Other plans include the construction of a road linking Labadee and Haiti’s World Heritage Site, a park containing the Citadelle Laferriere fortress and the Sans Souci palace built by Henri Christophe, a leader of the slave revolt that freed Haiti from French rule in 1804.

The mystique of its voodoo culture and sandy beaches made Haiti one of the gems of the Caribbean. Club Med once operated a beach resort here. But successive years of political violence decimated the tourism economy. Grinding poverty has also discouraged tourism. Some 70 percent of Haiti’s 9 million people live on less than $2 a day.

Former US President Bill Clinton, now the U.N. special envoy to Haiti, has been lobbying foreign investors to look toward Haiti. On a visit to Labadee and Sans Souci, he said: “There are some really good shops in Port-au-Prince for art of all kinds but there should be a few centers around the country.”

Clinton was also hoping to ease U.S. government travel warnings for Haiti.

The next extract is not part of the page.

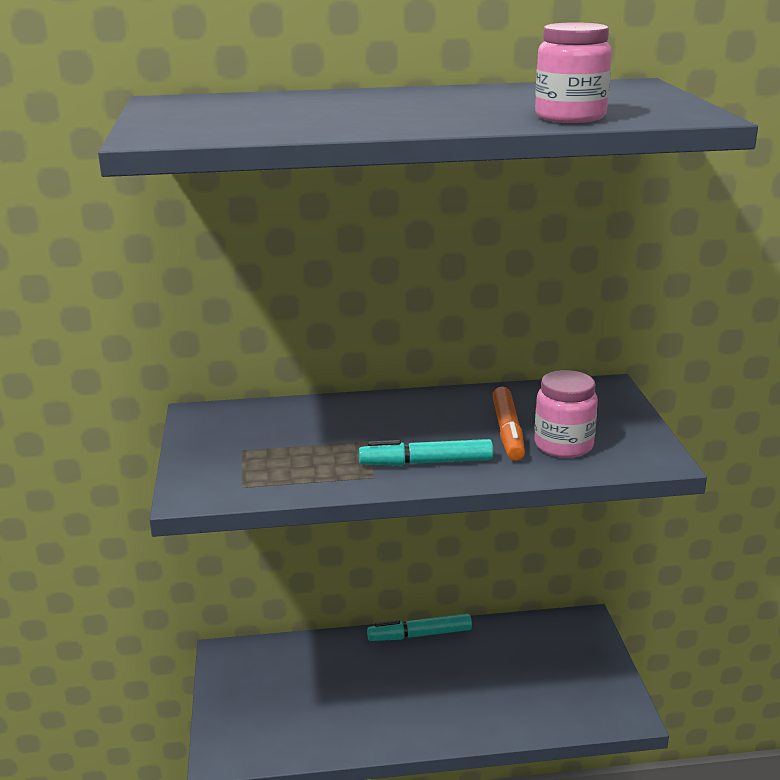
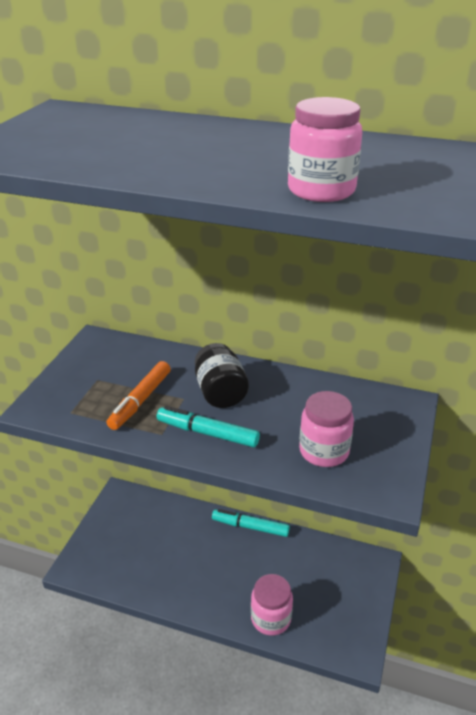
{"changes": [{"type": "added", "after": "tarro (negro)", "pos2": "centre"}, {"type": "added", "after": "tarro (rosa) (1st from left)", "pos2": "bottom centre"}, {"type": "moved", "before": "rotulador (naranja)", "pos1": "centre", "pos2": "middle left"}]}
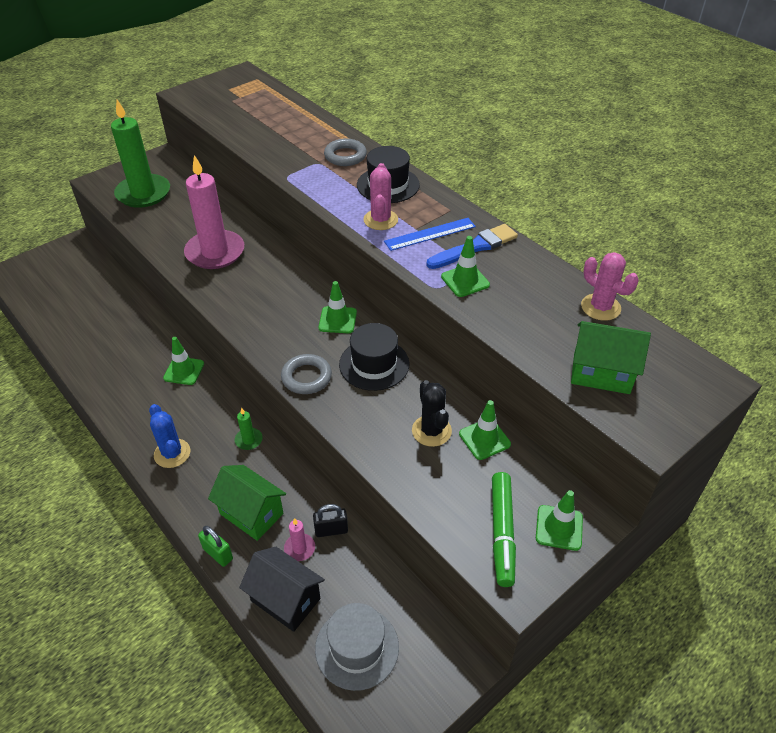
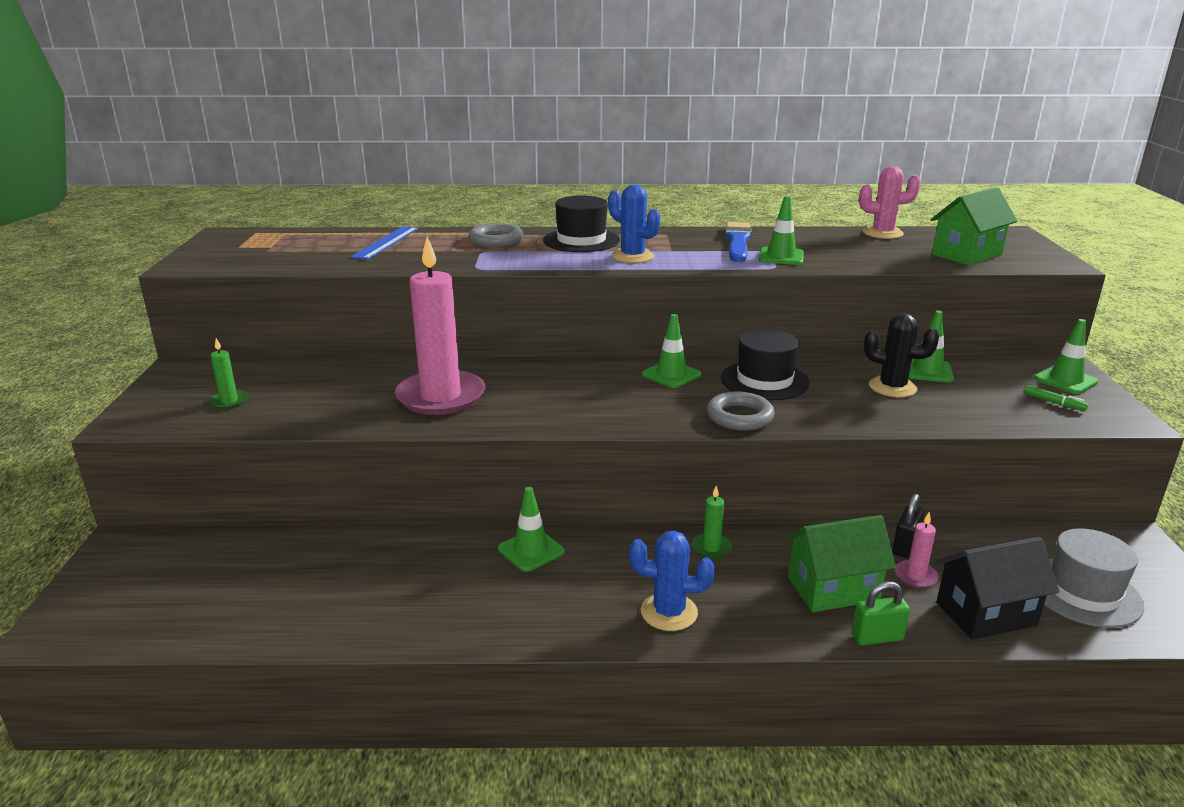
{"changes": [{"type": "moved", "before": "regla (azul)", "pos1": "top centre", "pos2": "top left"}, {"type": "recoloured", "before": "cactus (rosa) (1st from left)", "after": "cactus (azul) (1st from left)", "pos1": "top centre", "pos2": "top centre"}, {"type": "resized", "before": "vela (verde) (1st from left)", "pos1": "top left", "pos2": "middle left", "scale": 0.42}, {"type": "resized", "before": "rotulador (verde)", "pos1": "bottom centre", "pos2": "middle right", "scale": 0.45}]}
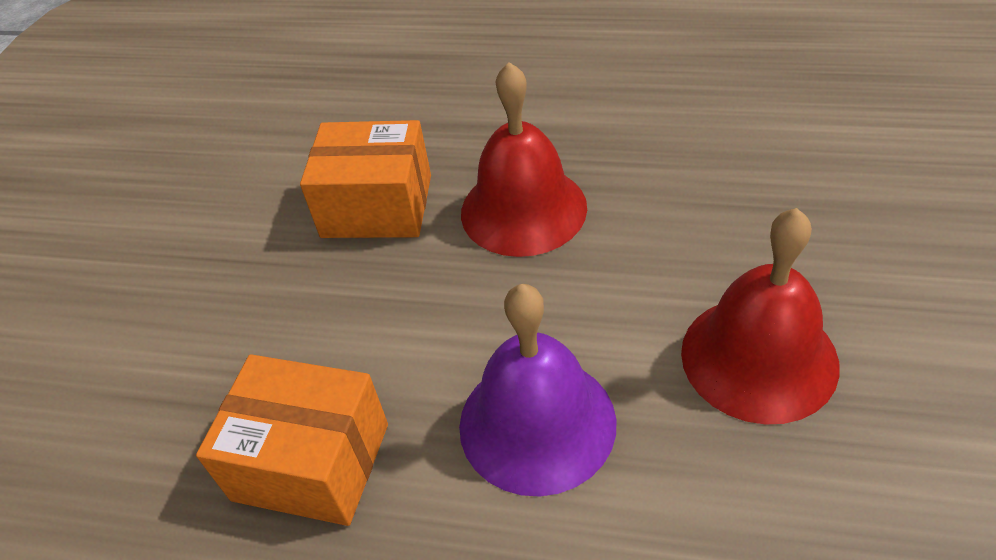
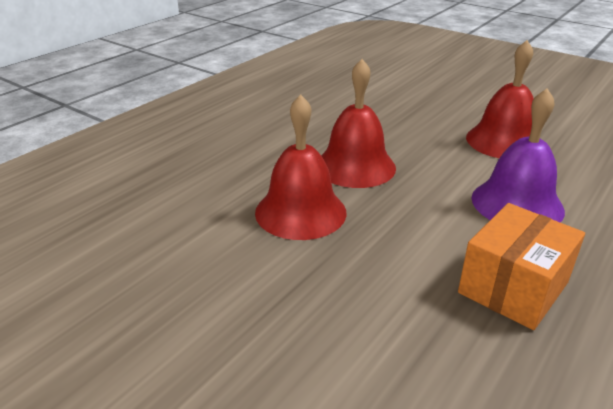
{"changes": [{"type": "replaced", "before": "caja (naranja) (2nd from left)", "after": "campana (rojo) (1st from left)", "pos1": "top centre", "pos2": "centre"}]}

He also suggested Haiti could lure 4 million visitors a year, putting it on par with the heavyweights of Caribbean tourism, Cancun, Mexico, which last year drew 4.7 million, the Bahamas, 4.3 million and the Dominican Republic, 4.2 million.

Haiti currently receives 900,000 visitors per annum, but about 600,000 of those come on cruise ships and don’t stop over, and an estimated 350,000 are Haitians expats returning to visit family.

The immediate short term impact of the earthquake will put tourism firmly on the back seat. However, the unprecedented nature of this disaster presents an opportunity for the international tourism community to initiate a plan for tourism to be an integral part initiating Haiti’s recovery.